— Text data extracted from pages —
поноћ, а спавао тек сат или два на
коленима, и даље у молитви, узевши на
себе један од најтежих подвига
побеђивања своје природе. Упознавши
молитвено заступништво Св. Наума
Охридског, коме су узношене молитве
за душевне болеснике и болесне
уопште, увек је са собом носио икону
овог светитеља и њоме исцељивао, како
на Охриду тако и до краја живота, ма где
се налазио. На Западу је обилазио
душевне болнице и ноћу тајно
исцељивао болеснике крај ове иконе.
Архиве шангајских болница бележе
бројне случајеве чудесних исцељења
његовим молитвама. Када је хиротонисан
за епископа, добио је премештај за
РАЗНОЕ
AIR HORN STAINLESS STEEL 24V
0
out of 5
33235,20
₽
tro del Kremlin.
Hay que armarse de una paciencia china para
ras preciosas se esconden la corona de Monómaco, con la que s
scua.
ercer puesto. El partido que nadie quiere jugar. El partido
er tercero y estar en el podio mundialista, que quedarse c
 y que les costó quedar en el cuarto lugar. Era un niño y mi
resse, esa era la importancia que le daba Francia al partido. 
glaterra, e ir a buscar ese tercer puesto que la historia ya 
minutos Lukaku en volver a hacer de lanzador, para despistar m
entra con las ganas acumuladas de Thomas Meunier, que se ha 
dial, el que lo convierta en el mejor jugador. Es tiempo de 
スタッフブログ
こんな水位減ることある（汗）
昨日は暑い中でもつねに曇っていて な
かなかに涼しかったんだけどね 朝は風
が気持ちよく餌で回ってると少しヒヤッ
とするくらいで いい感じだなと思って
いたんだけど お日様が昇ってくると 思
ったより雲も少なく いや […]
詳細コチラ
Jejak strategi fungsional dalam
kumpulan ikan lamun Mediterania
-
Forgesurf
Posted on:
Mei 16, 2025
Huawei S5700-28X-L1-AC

— What is being asked —
Write out all of the lines above again, word for word, keeping each one unchanged and in the same order.

— Reply —
поноћ, а спавао тек сат или два на
коленима, и даље у молитви, узевши на
себе један од најтежих подвига
побеђивања своје природе. Упознавши
молитвено заступништво Св. Наума
Охридског, коме су узношене молитве
за душевне болеснике и болесне
уопште, увек је са собом носио икону
овог светитеља и њоме исцељивао, како
на Охриду тако и до краја живота, ма где
се налазио. На Западу је обилазио
душевне болнице и ноћу тајно
исцељивао болеснике крај ове иконе.
Архиве шангајских болница бележе
бројне случајеве чудесних исцељења
његовим молитвама. Када је хиротонисан
за епископа, добио је премештај за
РАЗНОЕ
AIR HORN STAINLESS STEEL 24V
0
out of 5
33235,20
₽
tro del Kremlin.
Hay que armarse de una paciencia china para
ras preciosas se esconden la corona de Monómaco, con la que s
scua.
ercer puesto. El partido que nadie quiere jugar. El partido
er tercero y estar en el podio mundialista, que quedarse c
 y que les costó quedar en el cuarto lugar. Era un niño y mi
resse, esa era la importancia que le daba Francia al partido. 
glaterra, e ir a buscar ese tercer puesto que la historia ya 
minutos Lukaku en volver a hacer de lanzador, para despistar m
entra con las ganas acumuladas de Thomas Meunier, que se ha 
dial, el que lo convierta en el mejor jugador. Es tiempo de 
スタッフブログ
こんな水位減ることある（汗）
昨日は暑い中でもつねに曇っていて な
かなかに涼しかったんだけどね 朝は風
が気持ちよく餌で回ってると少しヒヤッ
とするくらいで いい感じだなと思って
いたんだけど お日様が昇ってくると 思
ったより雲も少なく いや […]
詳細コチラ
Jejak strategi fungsional dalam
kumpulan ikan lamun Mediterania
-
Forgesurf
Posted on:
Mei 16, 2025
Huawei S5700-28X-L1-AC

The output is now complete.